What the task asks
Without the pictures, write the listing out again exactly as it appears.

Supplied material
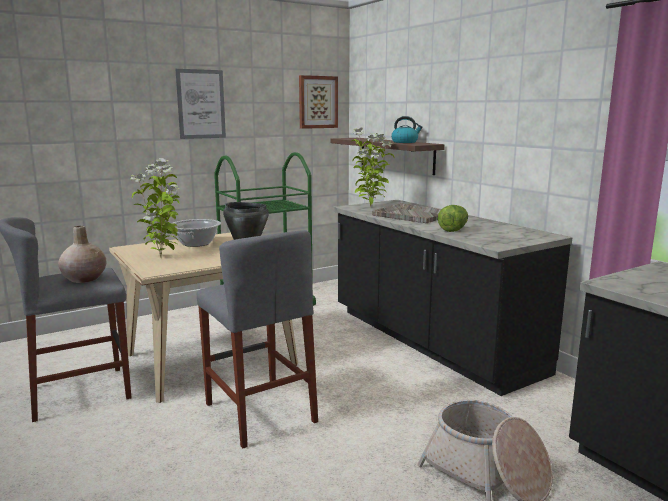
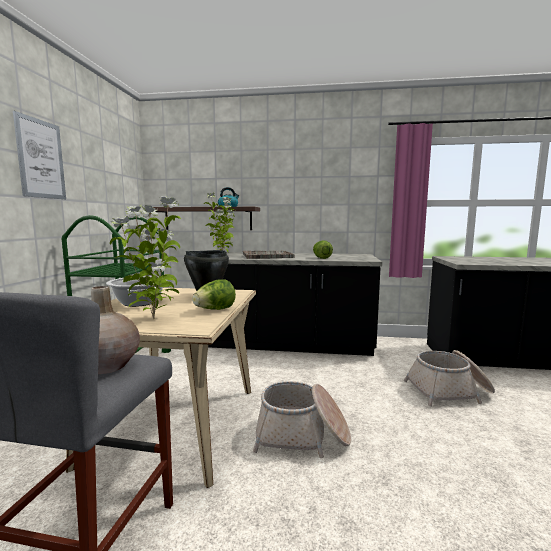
camera: 50 degrees left, 5 degrees down
grey stool [197,230,318,448] -> basket [253,381,351,458]
picture [299,75,338,129] -> none
none -> lettuce [192,279,236,310]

Solved problem
camera: 50 degrees left, 5 degrees down
grey stool [197,230,318,448] -> basket [253,381,351,458]
picture [299,75,338,129] -> none
none -> lettuce [192,279,236,310]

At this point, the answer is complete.